Instructions for the task
Determine how many lines of the entries that follow contain "الطلب", and respond with that number alone.

Exercise data Block Start

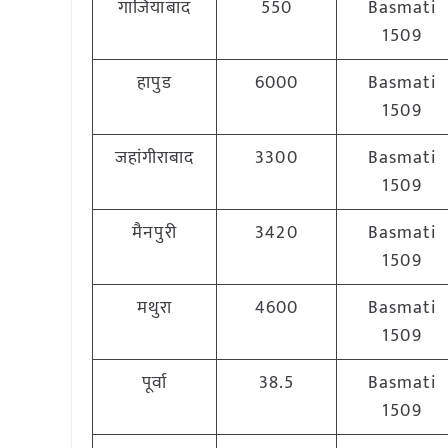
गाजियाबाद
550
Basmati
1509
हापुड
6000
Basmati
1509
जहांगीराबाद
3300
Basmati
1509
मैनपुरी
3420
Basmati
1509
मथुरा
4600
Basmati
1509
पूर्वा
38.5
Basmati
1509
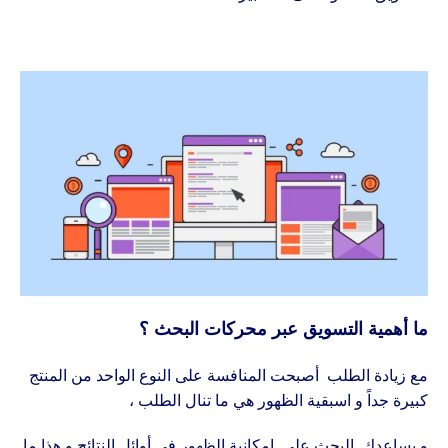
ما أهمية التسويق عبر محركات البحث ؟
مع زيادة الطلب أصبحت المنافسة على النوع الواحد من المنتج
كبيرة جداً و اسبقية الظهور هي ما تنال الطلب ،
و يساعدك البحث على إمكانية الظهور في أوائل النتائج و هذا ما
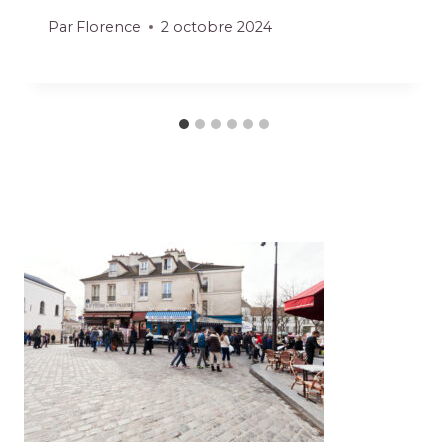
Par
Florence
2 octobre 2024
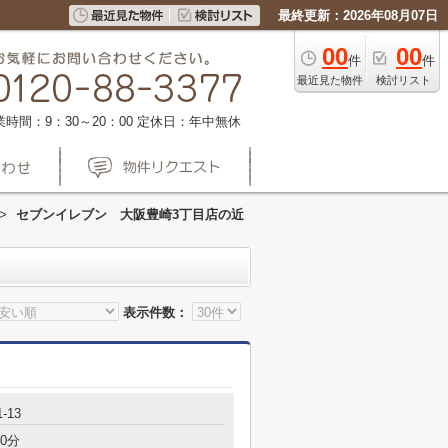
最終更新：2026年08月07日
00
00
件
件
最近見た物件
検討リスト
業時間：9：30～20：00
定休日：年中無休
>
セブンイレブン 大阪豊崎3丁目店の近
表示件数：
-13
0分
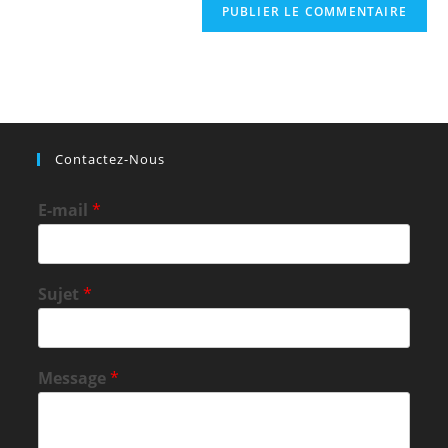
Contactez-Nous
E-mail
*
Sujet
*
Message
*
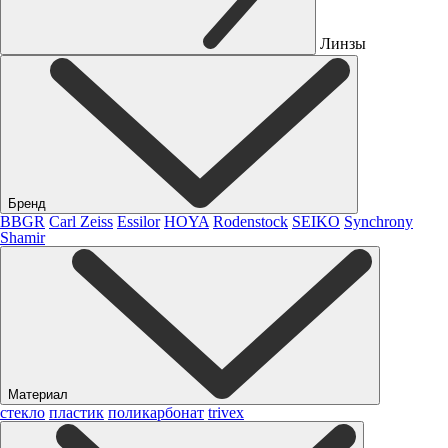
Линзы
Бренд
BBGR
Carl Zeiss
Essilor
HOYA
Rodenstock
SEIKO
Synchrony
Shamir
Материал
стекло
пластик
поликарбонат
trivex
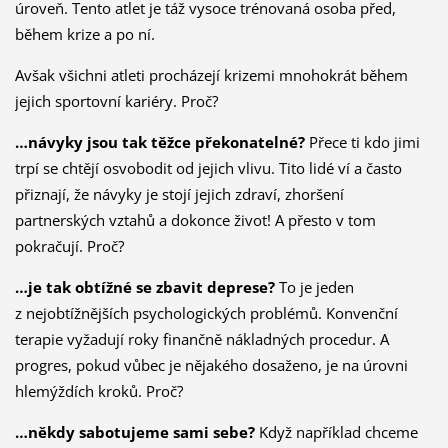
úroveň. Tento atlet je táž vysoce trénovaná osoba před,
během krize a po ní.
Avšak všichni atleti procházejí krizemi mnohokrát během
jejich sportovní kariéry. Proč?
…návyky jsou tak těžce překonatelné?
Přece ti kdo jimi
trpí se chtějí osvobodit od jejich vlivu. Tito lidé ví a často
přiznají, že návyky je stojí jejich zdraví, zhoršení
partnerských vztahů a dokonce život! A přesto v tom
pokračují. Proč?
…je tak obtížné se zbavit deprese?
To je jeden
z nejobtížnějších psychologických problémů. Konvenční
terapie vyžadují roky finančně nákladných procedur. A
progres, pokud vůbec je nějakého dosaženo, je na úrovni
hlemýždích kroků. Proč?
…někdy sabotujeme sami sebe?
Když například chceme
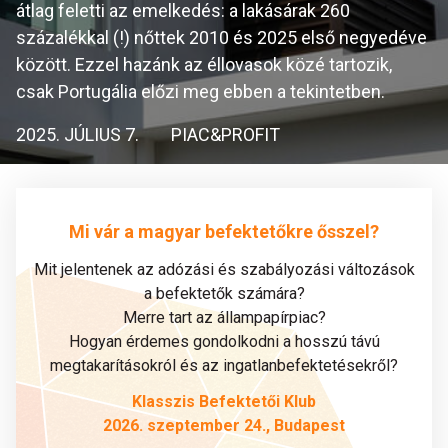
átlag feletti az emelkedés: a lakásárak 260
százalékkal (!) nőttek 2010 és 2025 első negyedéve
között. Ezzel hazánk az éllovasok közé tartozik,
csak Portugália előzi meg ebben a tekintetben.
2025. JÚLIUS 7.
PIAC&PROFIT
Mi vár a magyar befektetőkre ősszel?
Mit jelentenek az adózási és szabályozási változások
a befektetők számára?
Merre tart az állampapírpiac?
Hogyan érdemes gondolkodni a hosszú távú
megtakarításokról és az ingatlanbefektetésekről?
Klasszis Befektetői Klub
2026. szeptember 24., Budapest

Exercise data Block End

Task solution
2